Selected text
-------------------------

This log contains 11 months worth of accounting records for the 512-node IBM SP2 located at the Cornell Theory Center (CTC). Apparently, only 338 nodes are used for the batch jobs in the log. Scheduling on this machine was performed by EASY and LoadLeveler. For more information about CTC, see URL http://www.tc.cornell.edu/.

The workload log from the CTC SP2 was graciously provided by Dan Dwyer (dwyer@tc.cornell.edu) from the Cornell Theory Center, a high-performance computing center at Cornell University, Ithaca, New York, USA. The information below was provided by Steve Hotovy. If you use this log in your work, please use a similar acknowledgment. Also, please send a notice of your work to cal@tc.cornell.edu.

In addition to the production log from July 1996 to May 1997, an early log covering 75,944 jobs during June 1995 to April 1996 is also available. This is the log used by Hotovy in his analysis of the evolution of the workload soon after the machine was installed ([hotovy96]). During this period only LoadLeveler was used.

Downloads:

CTC-SP2-1996-0	3.6 MB gz	original log
CTC-SP2-1996-3.swf	1.5 MB gz	converted log
CTC-SP2-1996-3.1-cln.swf	1.5 MB gz	cleaned log -- RECOMMENDED, see usage notes
CTC-SP2-1996-1.swf	1.5 MB gz	OLD VERSION of converted log (replaced 1 Aug 2006)
CTC-SP2-1996-1.1-cln.swf	1.5 MB gz	OLD VERSION of cleaned log (replaced 1 Aug 2006)
CTC-SP2-1996-2.swf	1.5 MB gz	OLD VERSION of converted log (replaced 30 Nov 2011)
CTC-SP2-1996-2.1-cln.swf	1.5 MB gz	OLD VERSION of cleaned log (replaced 30 Nov 2011)
CTC-SP2-1995-2.swf	1.4 MB gz	the early log

(May need to click with right mouse button to save to disk)

System Environment

Of the 512 nodes in the system, 430 are dedicated to running batch jobs (but see usage notes below). The remainder of the nodes are used for interactive jobs, I/O nodes, special projecs, and system testing. The log pertains to the batch partition.

-------------------------

Recorded information
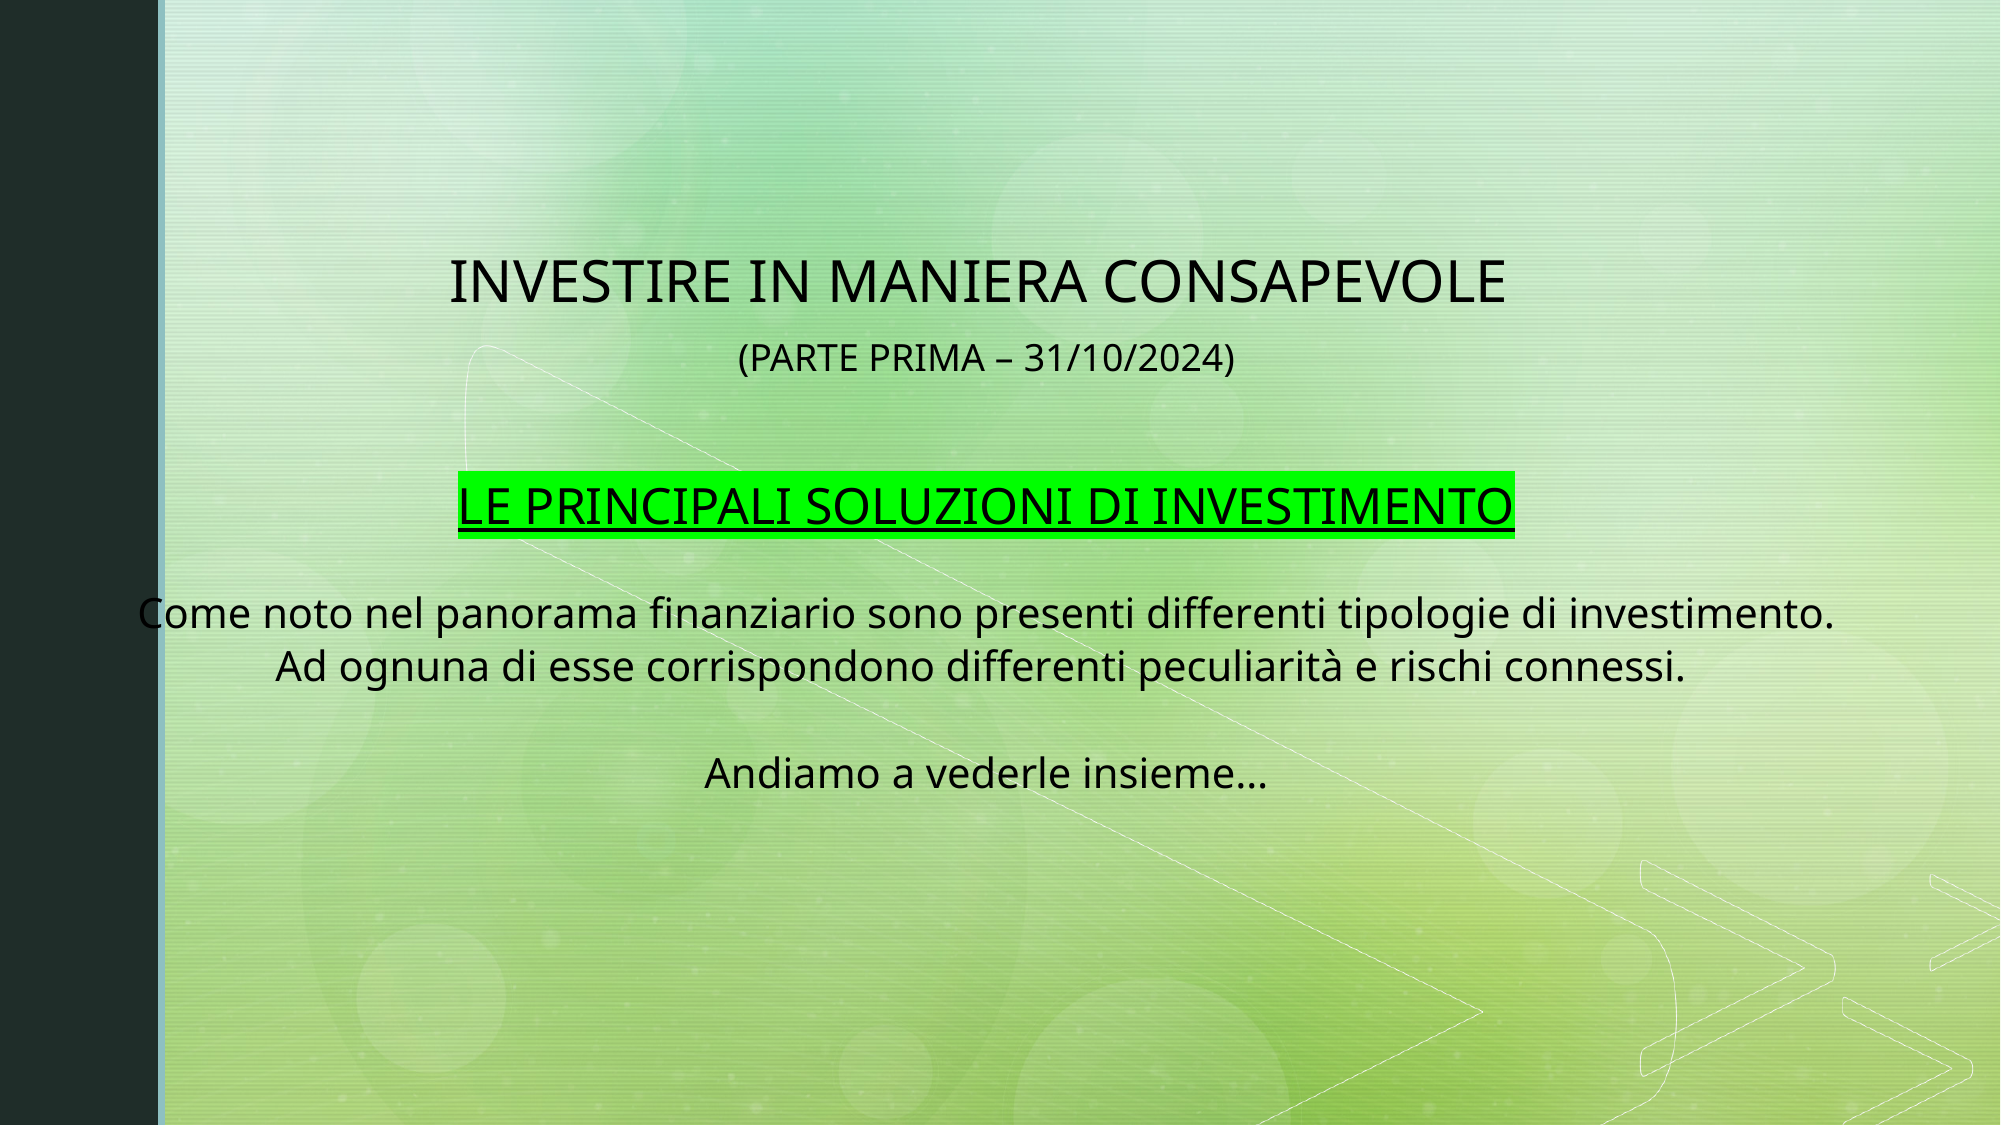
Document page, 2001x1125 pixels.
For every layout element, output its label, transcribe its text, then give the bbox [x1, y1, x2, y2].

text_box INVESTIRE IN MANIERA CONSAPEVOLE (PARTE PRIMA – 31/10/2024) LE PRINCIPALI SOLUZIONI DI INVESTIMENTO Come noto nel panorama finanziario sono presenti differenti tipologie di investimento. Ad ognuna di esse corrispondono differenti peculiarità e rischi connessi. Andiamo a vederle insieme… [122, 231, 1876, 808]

-------------------------

Things to do
#1 Answer these questions about the CTC SP2 log description:
(a) What two systems performed scheduling on the machine?
(b) How many jobs does the early log cover?
(c) Which download is marked as recommended?
#2 Retype the CTC SP2 log description word for word, starting at "The workload log" and ending at "work to cal@tc.cornell.edu.".
#3 Extend the CTC SP2 log description, picking up after its final sentence.

Answers to the exercise
#1
(a) EASY and LoadLeveler
(b) 75,944 jobs
(c) CTC-SP2-1996-3.1-cln.swf, the cleaned log

#2
The workload log from the CTC SP2 was graciously provided by Dan Dwyer (dwyer@tc.cornell.edu) from the Cornell Theory Center, a high-performance computing center at Cornell University, Ithaca, New York, USA. The information below was provided by Steve Hotovy. If you use this log in your work, please use a similar acknowledgment. Also, please send a notice of your work to cal@tc.cornell.edu.

#3
The CTC SP2 is heterogeneous in the sense that not all 512 nodes are identical. The actual configurations of the 430 nodes in the batch partition are as follows:

Node type Memory

128MB 256MB 512MB 1024MB 2048MB

Thin 352 30 0 0 0

Wide 0 22 21 4 1

Update (3 June 2013):

The link given above for data about the system is no longer available, but a snapshot from 1997 is available on the Internet Archive. In particular, this includes a page specifying the details of the SP system's comfiguration. This indicates that the system was divided into several distinct pools that were scheduled in different ways. Specifically, pool 4 was scheduled by EASY-LL, and included 21 racks of 16 thin nodes each, plus 27 nodes from additional racks. Given that 16x21=336, this may be the actual partition and size that gave rise to this log. This also matches the usage data as shown below. If including the nodes from the other racks the size is 363, but then the typical usage level is only 0.93.

(Thanks to Dan Tsafrir for digging this up.)

Papers Using these Logs:

These logs were used in the following papers:
[hotovy96] [downey97a] [downey97c] [downey98b] [smith98] [schwiegelshohn98b] [downey99] [squillante99] [krallmann99] [talby99b] [cirne00] [mualem01] [feitelson01] [cirne01b] [streit02] [srinivasan02] [srinivasan02b] [lawson02] [ernemann02] [sabin03] [shmueli03] [ernemann03] [islam03] [feitelson03a] [song04] [schroeder04] [streit04] [aridor04] [england04] [feitelson04b] [feitelson05b] [feitelson05c] [feitelson05d] [tsafrir05b] [dutot05] [heine05] [sabin05] [shmueli05] [zilber05] [feitelson06a] [tsafrir06a] [tsafrir06b] [shmueli06] [franke06] [sabin06] [ranjan06] [tsafrir07a] [feitelson07a] [tsafrir07b] [talby07] [shmueli07] [ranjan08] [iosup08] [feitelson08] [goh08] [shmueli09] [feitelson09] [folling09] [guim09] [minh09] [thebe09] [aida09] [tsafrir10] [yuan11] [lindsay12] [liux12] [utrera12] [niu12] [krakov12] [kumar12] [klusacek12] [etinski12] [ababneh12] [zakay13] [liang13] [chen13] [krakov13] [rajbhandary13] [cao14] [kumar14] [zakay14] [feitelson14] [liu15] [carastans17] [wang18] [soysal19]

Log Format

The original log is available as CTC-SP2-1996-0.

This file contains one line per completed job with the following white-space separated fields:

Job name
LoadLeveler class (defined classes are DSI, piofs, astro, and informix; the early log has over a hundred, which match queue names)
Number of processors allocated
Submission time (seconds since the Unix epoch)
Start time (seconds since the Unix epoch)
Completion time (seconds since the Unix epoch)
Amount of memory requested, in MB per node (see system configuration information above).
Type of nodes (T=thin, W=wide)
Mass storage needed (Y/N)
Type of adaptor (user, ethr, none). User implies user-level communication ovet the SP2's high performance switch.
Submission date and time
Start date and time
Completion date and time
User node time (wallclock time summed over all nodes)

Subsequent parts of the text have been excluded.